Entrando in un vortice infinito di rischi. Basti pensare al caso storico della “blue whale challenge”.
«Mentre il mondo dell’amicizia ha sempre un confine, come anche l’alcol, queste tecnologie non hanno confine alcuno: si può chattare con un’intelligenza artificiale, programmata da persone sicuramente criminali, perché quell’intelligenza è fatta per portarti a giocare con la morte, e naturalmente nessun adolescente è erudito per sfuggire a quel pericolo. La rete è infinita: ci puoi trovare di tutto, dal pedofilo all’assassino, dal sadico che si diverte a farti giocare con la morte, ma dietro c’è un criminale. Bisogna erudire i figli e anche i genitori su questa cosa. La prima difficoltà è quella di non conoscere, quindi se ne dovrebbe parlare di più sui giornali, ai tg, facendo in modo che arrivino queste informazioni. Siamo bravi a parlare di cibo bio ma non sappiamo dirgli di non dare il cellulare ai propri figli a 8 anni».

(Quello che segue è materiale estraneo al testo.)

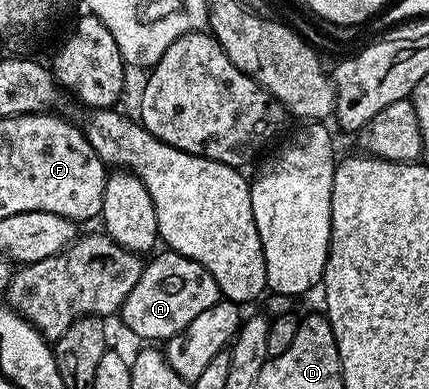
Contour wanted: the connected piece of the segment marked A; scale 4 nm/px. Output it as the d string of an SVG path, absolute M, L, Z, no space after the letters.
M163 250L160 256L152 255L144 263L141 278L137 278L137 286L129 290L129 298L125 298L121 309L123 324L143 342L166 342L172 340L197 314L209 310L221 299L217 282L213 282L213 274L205 270L197 262L185 258L170 250Z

Quindi l’intelligenza artificiale, come alcol e droga, è un male consolidato per i giovani e non solo.
«Non demonizziamo una tecnologia se poi non educhiamo all’utilizzo. L’intelligenza artificiale può essere programmata con bot che chiedono foto hot che poi vengono rivendute chissà dove, ma possiamo usarla anche per fare diagnosi di autismo, per analizzare dati e attivare strategie di prevenzione del tumore. Dobbiamo spingerci in questa direzione, ma a livello italiano. Serve che all’interno delle scuole si facciano corsi, per adolescenti e genitori. Se ci fossero veramente gli psicologi nelle scuole, in maniera strutturale, avremmo risolto il problema. Avremmo a che fare coi genitori, con le modalità di apprendimento e di approccio. Se si deciderà di mettere psicologi nelle scuole, avremo attività di prevenzione su dipendenze, suicidi, utilizzo di tecnologie fatte in modo totalmente diverso. Dobbiamo essere noi a non chiudere gli occhi. Non ci si può preoccupare solo quando si registra l’ennesimo suicidio: bisogna attivare strategie preventive. Inoltre, non sappiamo come evolverà sul nostro sistema cognitivo l’utilizzo degli smartphone».
In che senso?
«Ho fatto uno studio con un neuropsichiatra di Salerno, sul segnale fantasma: cioè quante volte gli adolescenti immaginavano che il cellulare stesse vibrando anche quando non lo fa, per immaginare quanto l’adolescente sia collegato a quel meccanismo. In molti si notava questa percezione falsa che il cellulare stesse vibrando. Significa che c’è una direzione dell’attenzione verso quella particolare cosa».